▶ **Study text**:
*** Begin section ***
EYE CENTER OF NORTHERN COLORADO EXHIBITION SERIES
May 27 – July 17, 2022
Artist Statement: Wood is an ideal medium for me. Formerly a living organism, it is constructed of cells that, even after being cut and dried, continue to respond to the environment. Wood expands and contracts with varying levels of humidity. It turns darker, lighter, or changes colors depending on its exposure to light. Wood is deeply entwined in our lives. Despite being replaced by plastic and steel in numerous instances, it continues to be the medium from which we create many of the objects we use in our everyday lives. Tables where we eat, chairs that support us, beds where we sleep, even our homes are still built of former trees. Wood, and the objects we create from it, have a physicality and a relationship to our bodies and our lives that lend themselves to be metaphors for us, our social and political idiosyncrasies and, in particular, our role in nature.
Jim Jacobs was the 2020 Rocky Mountain Biennial Grand Prize Winner at the Museum of Art Fort Collins. Jim Jacobs was born in Philadelphia, Pennsylvania. He received a Bachelor of Fine Arts degree in painting from Jacksonville University, and a Master of Fine Arts degree in painting from East Carolina University. From 1985 to 2015 he was a professor of visual art at Weber State University in Ogden, UT.
*** End section ***
▶ **Recorded information**:
*** Begin section ***
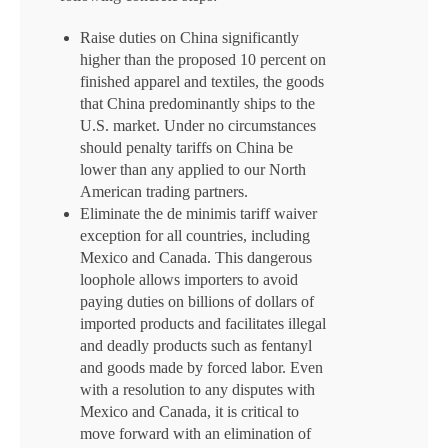
Raise duties on China significantly
higher than the proposed 10 percent on
finished apparel and textiles, the goods
that China predominantly ships to the
U.S. market. Under no circumstances
should penalty tariffs on China be
lower than any applied to our North
American trading partners.
Eliminate the de minimis tariff waiver
exception for all countries, including
Mexico and Canada. This dangerous
loophole allows importers to avoid
paying duties on billions of dollars of
imported products and facilitates illegal
and deadly products such as fentanyl
and goods made by forced labor. Even
with a resolution to any disputes with
Mexico and Canada, it is critical to
move forward with an elimination of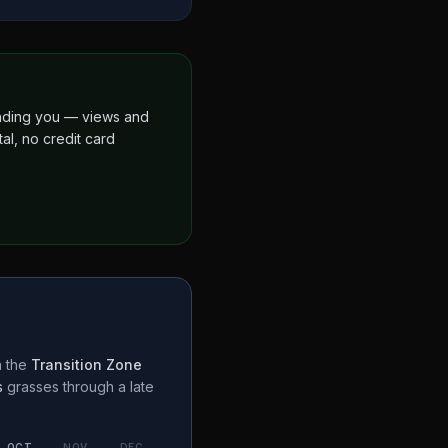
finding you — views and
al, no credit card
n the
Transition Zone
s
grasses through a
late
OCT
NOV
DEC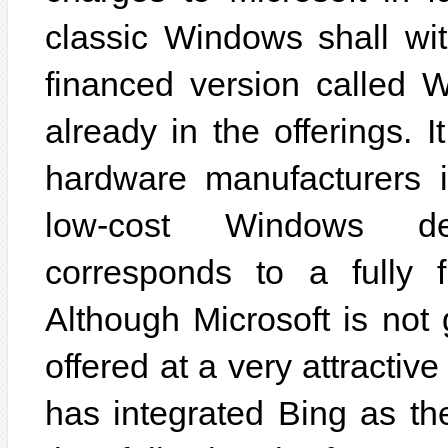
classic Windows shall wi
financed version called 
already in the offerings. 
hardware manufacturers i
low-cost Windows de
corresponds to a fully 
Although Microsoft is not g
offered at a very attractive
has integrated Bing as th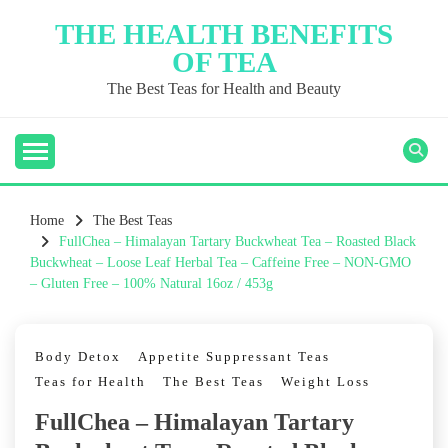
Skip
THE HEALTH BENEFITS
to
OF TEA
content
The Best Teas for Health and Beauty
Home
The Best Teas
FullChea – Himalayan Tartary Buckwheat Tea – Roasted Black
Buckwheat – Loose Leaf Herbal Tea – Caffeine Free – NON-GMO
– Gluten Free – 100% Natural 16oz / 453g
Body Detox
Appetite Suppressant Teas
Teas for Health
The Best Teas
Weight Loss
FullChea – Himalayan Tartary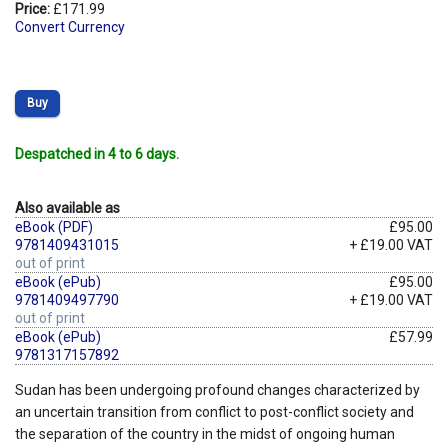
Price:
£171.99
Convert Currency
Buy
Despatched in 4 to 6 days.
Also available as
eBook (PDF)
£95.00
9781409431015
+ £19.00 VAT
out of print
eBook (ePub)
£95.00
9781409497790
+ £19.00 VAT
out of print
eBook (ePub)
£57.99
9781317157892
Sudan has been undergoing profound changes characterized by
an uncertain transition from conflict to post-conflict society and
the separation of the country in the midst of ongoing human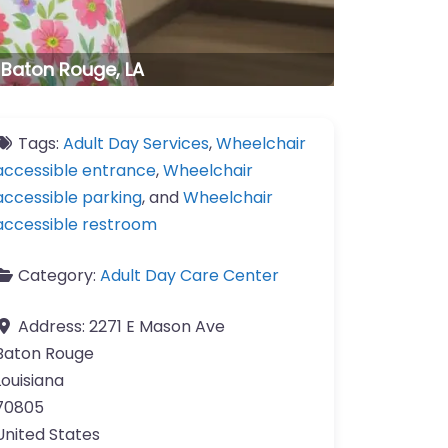
. Baton Rouge, LA
Tags:
Adult Day Services
,
Wheelchair
accessible entrance
,
Wheelchair
accessible parking
, and
Wheelchair
accessible restroom
Category:
Adult Day Care Center
Address:
2271 E Mason Ave
Baton Rouge
Louisiana
70805
United States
*** End section ***
▶ **What to work on**: Reproduce word for word the part of the exhibition text starting at "Jim Jacobs was the" and ending at "in Ogden, UT.".

▶ **Exercise answer**:
Jim Jacobs was the 2020 Rocky Mountain Biennial Grand Prize Winner at the Museum of Art Fort Collins. Jim Jacobs was born in Philadelphia, Pennsylvania. He received a Bachelor of Fine Arts degree in painting from Jacksonville University, and a Master of Fine Arts degree in painting from East Carolina University. From 1985 to 2015 he was a professor of visual art at Weber State University in Ogden, UT.